Chapters 6 and 7 treat Haimo of Auxerre (d. c. 855), in whose writings can be found the notion that “Christ's death on the cross [is] a sacrifice of expiation and propitiation made to God by God” (183). For instance, in Haimo's commentary on Hebrews 9:1–10:18, one finds a clear depiction of Christ's death as a sacrifice for human sin. Therefore, to Wheaton, “Far from being a means of tricking the devil into losing his rights over his captives, the crucifixion is a sin offering . . . it is a sacrifice” (203). Chapter 7 examines two of Haimo's contemporaries, Claudius of Turin and Hrabanus Maurus, ultimately to compare their views to those of Haimo. Although Haimo's account is a more coherent synthesis and focuses to a greater extent on the sacrificial aspects of Christ's death than the other two, “all three center the understanding of the atonement on Christ's sacrificial death on the cross, a sacrifice made by God to God” (213). As such, it is not a demonocentric doctrine, but rather a thoroughly theocentric view.

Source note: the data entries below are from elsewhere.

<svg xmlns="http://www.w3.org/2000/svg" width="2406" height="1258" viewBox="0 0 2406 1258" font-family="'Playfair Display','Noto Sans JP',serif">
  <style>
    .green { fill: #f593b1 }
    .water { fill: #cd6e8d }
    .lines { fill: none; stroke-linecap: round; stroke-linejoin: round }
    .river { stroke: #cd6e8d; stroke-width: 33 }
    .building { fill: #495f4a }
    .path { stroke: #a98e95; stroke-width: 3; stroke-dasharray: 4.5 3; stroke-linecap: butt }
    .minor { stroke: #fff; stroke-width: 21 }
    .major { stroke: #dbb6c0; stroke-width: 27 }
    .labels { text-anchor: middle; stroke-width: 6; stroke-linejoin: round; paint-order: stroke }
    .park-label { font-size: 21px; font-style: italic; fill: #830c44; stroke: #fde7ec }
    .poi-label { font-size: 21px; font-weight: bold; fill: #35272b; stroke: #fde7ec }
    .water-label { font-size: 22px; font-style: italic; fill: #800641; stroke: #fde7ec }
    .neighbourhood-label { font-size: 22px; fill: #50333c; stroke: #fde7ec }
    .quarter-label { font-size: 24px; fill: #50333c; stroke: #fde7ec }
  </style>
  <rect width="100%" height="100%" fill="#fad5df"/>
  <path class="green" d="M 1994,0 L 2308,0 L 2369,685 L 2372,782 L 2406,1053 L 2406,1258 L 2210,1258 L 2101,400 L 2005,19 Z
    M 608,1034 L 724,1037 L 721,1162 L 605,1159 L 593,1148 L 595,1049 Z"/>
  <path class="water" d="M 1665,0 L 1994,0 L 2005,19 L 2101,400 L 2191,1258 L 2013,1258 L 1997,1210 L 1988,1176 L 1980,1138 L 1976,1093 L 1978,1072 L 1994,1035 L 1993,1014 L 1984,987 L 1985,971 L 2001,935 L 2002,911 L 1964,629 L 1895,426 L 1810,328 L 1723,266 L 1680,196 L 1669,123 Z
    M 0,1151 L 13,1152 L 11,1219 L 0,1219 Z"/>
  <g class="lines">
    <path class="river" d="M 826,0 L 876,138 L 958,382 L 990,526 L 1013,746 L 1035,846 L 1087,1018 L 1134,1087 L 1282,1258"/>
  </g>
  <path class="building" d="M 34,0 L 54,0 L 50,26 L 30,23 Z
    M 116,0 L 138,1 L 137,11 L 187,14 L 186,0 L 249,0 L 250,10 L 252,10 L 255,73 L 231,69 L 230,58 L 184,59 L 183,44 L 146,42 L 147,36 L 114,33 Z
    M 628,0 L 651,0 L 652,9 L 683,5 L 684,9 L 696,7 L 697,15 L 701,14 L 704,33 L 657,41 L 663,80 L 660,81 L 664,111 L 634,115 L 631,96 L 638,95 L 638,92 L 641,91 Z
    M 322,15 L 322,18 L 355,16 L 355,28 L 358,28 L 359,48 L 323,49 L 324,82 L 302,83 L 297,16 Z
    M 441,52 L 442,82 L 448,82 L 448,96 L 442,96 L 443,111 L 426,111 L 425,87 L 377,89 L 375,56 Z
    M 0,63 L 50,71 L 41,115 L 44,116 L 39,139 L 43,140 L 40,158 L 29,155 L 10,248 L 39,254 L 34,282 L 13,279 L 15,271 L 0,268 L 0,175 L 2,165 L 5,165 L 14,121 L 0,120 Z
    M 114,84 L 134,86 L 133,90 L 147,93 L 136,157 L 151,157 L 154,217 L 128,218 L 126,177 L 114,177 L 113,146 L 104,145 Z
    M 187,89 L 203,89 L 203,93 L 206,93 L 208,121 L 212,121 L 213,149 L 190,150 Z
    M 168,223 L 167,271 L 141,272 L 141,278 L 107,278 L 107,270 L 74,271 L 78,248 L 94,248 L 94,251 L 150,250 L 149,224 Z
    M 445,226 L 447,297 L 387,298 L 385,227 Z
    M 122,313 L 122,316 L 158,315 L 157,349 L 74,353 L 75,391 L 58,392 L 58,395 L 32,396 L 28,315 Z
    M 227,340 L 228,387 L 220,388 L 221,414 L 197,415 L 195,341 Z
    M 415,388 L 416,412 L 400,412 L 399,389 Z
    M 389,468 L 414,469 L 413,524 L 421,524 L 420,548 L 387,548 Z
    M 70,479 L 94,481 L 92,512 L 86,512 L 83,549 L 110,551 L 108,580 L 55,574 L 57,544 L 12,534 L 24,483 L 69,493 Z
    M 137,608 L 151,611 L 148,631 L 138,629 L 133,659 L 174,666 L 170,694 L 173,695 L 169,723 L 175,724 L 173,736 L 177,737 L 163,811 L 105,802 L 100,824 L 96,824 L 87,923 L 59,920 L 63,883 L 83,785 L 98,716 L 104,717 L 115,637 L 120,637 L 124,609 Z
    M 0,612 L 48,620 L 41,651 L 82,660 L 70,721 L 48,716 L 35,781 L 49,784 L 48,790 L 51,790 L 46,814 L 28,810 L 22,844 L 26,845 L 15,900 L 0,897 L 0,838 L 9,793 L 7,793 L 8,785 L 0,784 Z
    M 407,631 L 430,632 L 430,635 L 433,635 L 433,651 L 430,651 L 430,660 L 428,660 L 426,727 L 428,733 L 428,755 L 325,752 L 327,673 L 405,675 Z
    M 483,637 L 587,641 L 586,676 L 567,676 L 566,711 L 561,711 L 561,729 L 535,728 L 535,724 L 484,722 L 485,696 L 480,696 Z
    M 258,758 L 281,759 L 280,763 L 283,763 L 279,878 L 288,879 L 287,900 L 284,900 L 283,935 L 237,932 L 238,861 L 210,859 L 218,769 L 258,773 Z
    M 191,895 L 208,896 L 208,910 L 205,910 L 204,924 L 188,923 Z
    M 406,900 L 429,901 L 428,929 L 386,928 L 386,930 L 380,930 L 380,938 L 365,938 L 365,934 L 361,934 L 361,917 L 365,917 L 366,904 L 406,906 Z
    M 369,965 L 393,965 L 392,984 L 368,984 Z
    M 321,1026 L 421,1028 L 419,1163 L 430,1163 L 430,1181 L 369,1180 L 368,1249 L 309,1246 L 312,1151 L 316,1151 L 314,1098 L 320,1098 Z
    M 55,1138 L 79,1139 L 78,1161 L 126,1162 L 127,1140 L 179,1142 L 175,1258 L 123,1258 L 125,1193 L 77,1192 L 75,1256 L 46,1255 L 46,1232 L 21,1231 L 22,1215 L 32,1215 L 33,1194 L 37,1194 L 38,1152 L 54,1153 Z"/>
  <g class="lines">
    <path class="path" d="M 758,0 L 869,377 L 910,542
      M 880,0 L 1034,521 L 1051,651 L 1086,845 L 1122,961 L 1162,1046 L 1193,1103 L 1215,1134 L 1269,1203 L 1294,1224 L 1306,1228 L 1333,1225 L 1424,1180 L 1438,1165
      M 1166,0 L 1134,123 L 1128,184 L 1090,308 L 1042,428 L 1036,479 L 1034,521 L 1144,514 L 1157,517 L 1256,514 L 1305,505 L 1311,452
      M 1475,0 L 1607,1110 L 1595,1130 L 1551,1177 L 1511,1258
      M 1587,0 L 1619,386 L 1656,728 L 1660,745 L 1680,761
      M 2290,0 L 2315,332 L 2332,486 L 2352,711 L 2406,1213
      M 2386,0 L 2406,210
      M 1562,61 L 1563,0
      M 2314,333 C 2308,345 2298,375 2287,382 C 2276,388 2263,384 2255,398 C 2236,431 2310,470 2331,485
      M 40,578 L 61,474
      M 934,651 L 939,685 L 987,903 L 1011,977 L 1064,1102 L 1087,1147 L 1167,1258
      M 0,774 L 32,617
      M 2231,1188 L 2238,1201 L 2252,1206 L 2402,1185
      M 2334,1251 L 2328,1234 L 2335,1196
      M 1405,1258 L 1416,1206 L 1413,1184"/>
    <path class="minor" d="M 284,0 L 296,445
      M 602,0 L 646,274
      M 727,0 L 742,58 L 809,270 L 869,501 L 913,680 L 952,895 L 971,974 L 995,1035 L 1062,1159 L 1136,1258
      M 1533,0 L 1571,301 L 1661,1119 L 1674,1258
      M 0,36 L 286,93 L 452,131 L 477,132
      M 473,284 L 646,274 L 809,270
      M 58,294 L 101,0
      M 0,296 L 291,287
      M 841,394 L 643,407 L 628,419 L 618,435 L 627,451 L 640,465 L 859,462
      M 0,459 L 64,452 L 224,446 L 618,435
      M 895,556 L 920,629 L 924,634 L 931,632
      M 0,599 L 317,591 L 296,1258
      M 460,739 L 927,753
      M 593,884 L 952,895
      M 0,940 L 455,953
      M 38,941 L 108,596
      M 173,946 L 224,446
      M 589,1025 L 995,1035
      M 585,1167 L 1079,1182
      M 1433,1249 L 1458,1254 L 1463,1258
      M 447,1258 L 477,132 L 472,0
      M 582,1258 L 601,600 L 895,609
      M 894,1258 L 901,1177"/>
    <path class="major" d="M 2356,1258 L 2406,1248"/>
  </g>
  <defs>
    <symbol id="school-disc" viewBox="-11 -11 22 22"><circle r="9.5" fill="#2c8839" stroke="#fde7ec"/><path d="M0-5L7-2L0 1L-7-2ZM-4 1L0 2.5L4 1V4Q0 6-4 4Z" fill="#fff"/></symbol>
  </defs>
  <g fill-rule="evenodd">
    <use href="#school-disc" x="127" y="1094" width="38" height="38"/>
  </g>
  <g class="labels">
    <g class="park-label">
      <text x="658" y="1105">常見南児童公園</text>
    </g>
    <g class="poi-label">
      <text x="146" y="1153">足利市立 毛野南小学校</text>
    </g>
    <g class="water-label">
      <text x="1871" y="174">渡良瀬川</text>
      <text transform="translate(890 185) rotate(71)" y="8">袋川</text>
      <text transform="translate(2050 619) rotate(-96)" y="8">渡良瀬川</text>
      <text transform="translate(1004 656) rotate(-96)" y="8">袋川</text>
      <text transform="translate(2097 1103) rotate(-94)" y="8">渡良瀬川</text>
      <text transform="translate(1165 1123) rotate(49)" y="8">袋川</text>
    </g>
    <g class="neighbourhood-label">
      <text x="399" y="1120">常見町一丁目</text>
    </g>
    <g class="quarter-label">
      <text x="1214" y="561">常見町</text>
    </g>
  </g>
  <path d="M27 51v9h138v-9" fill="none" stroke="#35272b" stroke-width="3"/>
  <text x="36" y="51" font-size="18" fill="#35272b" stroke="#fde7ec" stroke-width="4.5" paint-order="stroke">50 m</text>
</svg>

A particularly valuable feature of Wheaton's study concerns the assessment of Anselm with which one emerges; he does not in fact bring about the clean break from his predecessors’ views of the atonement that he is often said to have effected. Instead, Anselm stands in significant continuity with a number of figures who come before him.
Throughout his study, Wheaton is admirably attentive to the subtleties of the texts he examines as he patiently works through viewpoint that sometimes differ only in the slightest degree from one another. The assessment that he painstakingly puts before his readers will considerably deepen their understanding of the history of the doctrine of the atonement.